Why are thousands of people buying a DS right at this very moment? Go on, have a think. Picture a till point at your local ASDA, Tesco or HMV. What game are people braving the freezing cold and hordes of rival Christmas shoppers just to play on Nintendo's touch screen phenomenon? It's not Viva Piñata: Pocket Paradise, The World Ends With You, Final Fantasy XII: Revenant Wings or Dragon Quest: The Chapters of the Chosen. No. In all likelihood, they're buying a DS for Brain Training.

Dr. Kawashima's disembodied head has certainly done well for the big N, hasn't it? The Japanese neuroscientist has, it could be argued, contributed more to Nintendo's recent success than Mario, Link and Donkey Kong put together. The inoffensive, simply-designed puzzle series has the handheld casual market sewn up. Well, now Sony wants a piece of the puzzle game pie.

Hence Buzz! Brain Bender, Sony's Brain Training killer. Like Nintendo's game, it's essentially a series of mini-games designed to test different aspects of your mental prowess. The difference? Well there's more colour. A lot more colour. And instead of Dr. Kawashima's breezy text you've got full voice over from that that incredibly annoying Aussie quizzmaster with the big blonde quiff and slight overbite directing your training. Oh, and he's dumped his trademark sharp suit for a lab coat and clip board. Don't worry, though. He's still got a wonderful "sense of humour".

Gameplay wise, Brain Bender follows a rather predictable pattern. There are 16 mini games, each playable on easy, medium and hard difficulties, covering four categories: Analysis, Observation, Memory and Calculation. Only the four face buttons are used for each mini-game, and all 16 work in a similar fashion, and are all against the clock. After a three second countdown an image or a number of objects is displayed on the left of the screen, and you're charged with pressing the correct face buttons relating to the specific trial.

This one's pretty good, probably because we can do it.

The mini-games are varied and often extremely difficult.
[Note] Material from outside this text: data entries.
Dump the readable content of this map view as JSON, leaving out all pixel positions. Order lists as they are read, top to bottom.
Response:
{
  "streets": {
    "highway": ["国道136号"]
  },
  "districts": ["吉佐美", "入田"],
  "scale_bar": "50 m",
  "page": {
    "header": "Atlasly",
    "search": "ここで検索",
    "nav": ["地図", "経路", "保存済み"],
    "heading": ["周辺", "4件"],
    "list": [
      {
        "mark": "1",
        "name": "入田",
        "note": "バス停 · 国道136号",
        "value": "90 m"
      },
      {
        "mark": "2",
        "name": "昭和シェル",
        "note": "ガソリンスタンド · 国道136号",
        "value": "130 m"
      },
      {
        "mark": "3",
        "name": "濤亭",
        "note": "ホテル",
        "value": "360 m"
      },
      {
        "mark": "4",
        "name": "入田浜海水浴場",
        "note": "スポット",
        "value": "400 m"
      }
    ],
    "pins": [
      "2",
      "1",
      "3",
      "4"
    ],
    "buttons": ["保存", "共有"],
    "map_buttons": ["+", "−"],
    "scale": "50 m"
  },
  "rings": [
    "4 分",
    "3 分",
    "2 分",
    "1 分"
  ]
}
In the Observation category, for example, you've got Match Up, which flashes on screen a number of heads before asking you to press the face buttons that correspond to the heads that were pairs. In Memory, you've got Take Away, which briefly displays a number of playing cards, then displays two and asks you to press the face buttons that correspond to the missing cards. In the Analysis category, you're tested on your ability to quickly analyse various problems, as you'd expect. Power Struggle, one of the game's hardest tests, asks you to work out which vehicle is strongest in a tug of war, which, on the higher difficulties, involves multiple automobiles. And in Calculation, Count Tally, for example, asks you to work out what combination of gems associated with the face buttons equals the gems displayed on the left of the screen.

At the end of each mini-game you're graded depending on your performance. There's a bronze, silver and gold star to aim for in each mini-game on each difficulty. On hard, the game's just that. We were unable to score anything better than a bronze on any of the mini-games on this difficulty. You're also shown your training history for that mini-game, and for the category in general, which allows you to track your increasing, or in my case, decreasing mental ability, as well as the option of playing daily tests.

As with Brain Training, playing Brain Bender won't make you smarter, or off-set dementia. What it will do however, is make you quicker and better at the various mini-games that make up the game. It's more about fun, and, in an odd way, Brain Bender is fun. It's easy to play, has nice production values and works well, but it's not going to make Newsnight Review suddenly make a lot more sense.

This one makes us hungry.

Replayability is added with a number of challenges, unlocked as you gain stars in the main mini-games. These are especially hard, and will test even the quickest mental reactions. Beyond this there's a six-player competitive multiplayer mode, which involves passing the PSP around and taking it in turns to play the mini-games. We can't see this keeping people occupied for longer than 15 minutes, although it's probably more fun than having to actually speak to the in-laws when they come round on Christmas day.

In this respect, Brain Bender could have been bettered with the addition of game sharing so players could compete in real-time, and a competitive edge would certainly have been gained with some online functionality, with leaderboard support for the various mini-games and challenges at the very least. Without, Brain Bender is still a fun, entertaining and much less serious addition to the ever expanding handheld puzzle game genre, and is certainly worth a look if you haven't already got Brain Training for the DS and you can tolerate the insufferable quizmaster.